__Data for this task__:
++++++++++

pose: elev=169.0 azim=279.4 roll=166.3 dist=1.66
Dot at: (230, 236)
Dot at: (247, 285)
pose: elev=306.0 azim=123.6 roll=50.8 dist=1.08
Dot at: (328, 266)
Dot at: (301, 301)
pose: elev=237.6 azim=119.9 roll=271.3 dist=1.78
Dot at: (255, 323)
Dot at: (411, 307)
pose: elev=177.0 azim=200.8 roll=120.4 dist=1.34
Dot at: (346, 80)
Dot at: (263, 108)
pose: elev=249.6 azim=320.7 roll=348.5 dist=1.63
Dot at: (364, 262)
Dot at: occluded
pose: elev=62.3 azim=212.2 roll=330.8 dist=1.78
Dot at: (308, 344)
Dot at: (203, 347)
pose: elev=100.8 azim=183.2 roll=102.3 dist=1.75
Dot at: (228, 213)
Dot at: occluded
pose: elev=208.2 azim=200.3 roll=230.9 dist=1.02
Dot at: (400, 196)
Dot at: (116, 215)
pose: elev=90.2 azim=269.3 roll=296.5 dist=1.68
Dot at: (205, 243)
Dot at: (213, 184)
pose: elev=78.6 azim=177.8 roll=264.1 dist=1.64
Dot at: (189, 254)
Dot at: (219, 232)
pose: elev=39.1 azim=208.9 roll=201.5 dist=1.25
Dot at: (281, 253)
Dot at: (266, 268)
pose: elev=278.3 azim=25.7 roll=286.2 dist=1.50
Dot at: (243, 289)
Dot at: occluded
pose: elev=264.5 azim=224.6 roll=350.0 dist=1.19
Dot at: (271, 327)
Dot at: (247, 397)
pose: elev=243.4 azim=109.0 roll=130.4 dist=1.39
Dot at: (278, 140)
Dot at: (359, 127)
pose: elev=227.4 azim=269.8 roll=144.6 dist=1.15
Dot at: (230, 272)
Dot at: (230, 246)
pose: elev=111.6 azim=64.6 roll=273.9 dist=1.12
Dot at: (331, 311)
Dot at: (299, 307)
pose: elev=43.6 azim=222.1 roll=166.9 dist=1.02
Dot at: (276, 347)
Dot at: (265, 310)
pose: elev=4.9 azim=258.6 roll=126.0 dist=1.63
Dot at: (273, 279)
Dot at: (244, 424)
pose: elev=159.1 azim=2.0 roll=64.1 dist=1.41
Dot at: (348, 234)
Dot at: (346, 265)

++++++++++

Turn all the lines of the material above into a numbered list, skipping any blank lines.

__Completed exercise__:
1. pose: elev=169.0 azim=279.4 roll=166.3 dist=1.66
2. Dot at: (230, 236)
3. Dot at: (247, 285)
4. pose: elev=306.0 azim=123.6 roll=50.8 dist=1.08
5. Dot at: (328, 266)
6. Dot at: (301, 301)
7. pose: elev=237.6 azim=119.9 roll=271.3 dist=1.78
8. Dot at: (255, 323)
9. Dot at: (411, 307)
10. pose: elev=177.0 azim=200.8 roll=120.4 dist=1.34
11. Dot at: (346, 80)
12. Dot at: (263, 108)
13. pose: elev=249.6 azim=320.7 roll=348.5 dist=1.63
14. Dot at: (364, 262)
15. Dot at: occluded
16. pose: elev=62.3 azim=212.2 roll=330.8 dist=1.78
17. Dot at: (308, 344)
18. Dot at: (203, 347)
19. pose: elev=100.8 azim=183.2 roll=102.3 dist=1.75
20. Dot at: (228, 213)
21. Dot at: occluded
22. pose: elev=208.2 azim=200.3 roll=230.9 dist=1.02
23. Dot at: (400, 196)
24. Dot at: (116, 215)
25. pose: elev=90.2 azim=269.3 roll=296.5 dist=1.68
26. Dot at: (205, 243)
27. Dot at: (213, 184)
28. pose: elev=78.6 azim=177.8 roll=264.1 dist=1.64
29. Dot at: (189, 254)
30. Dot at: (219, 232)
31. pose: elev=39.1 azim=208.9 roll=201.5 dist=1.25
32. Dot at: (281, 253)
33. Dot at: (266, 268)
34. pose: elev=278.3 azim=25.7 roll=286.2 dist=1.50
35. Dot at: (243, 289)
36. Dot at: occluded
37. pose: elev=264.5 azim=224.6 roll=350.0 dist=1.19
38. Dot at: (271, 327)
39. Dot at: (247, 397)
40. pose: elev=243.4 azim=109.0 roll=130.4 dist=1.39
41. Dot at: (278, 140)
42. Dot at: (359, 127)
43. pose: elev=227.4 azim=269.8 roll=144.6 dist=1.15
44. Dot at: (230, 272)
45. Dot at: (230, 246)
46. pose: elev=111.6 azim=64.6 roll=273.9 dist=1.12
47. Dot at: (331, 311)
48. Dot at: (299, 307)
49. pose: elev=43.6 azim=222.1 roll=166.9 dist=1.02
50. Dot at: (276, 347)
51. Dot at: (265, 310)
52. pose: elev=4.9 azim=258.6 roll=126.0 dist=1.63
53. Dot at: (273, 279)
54. Dot at: (244, 424)
55. pose: elev=159.1 azim=2.0 roll=64.1 dist=1.41
56. Dot at: (348, 234)
57. Dot at: (346, 265)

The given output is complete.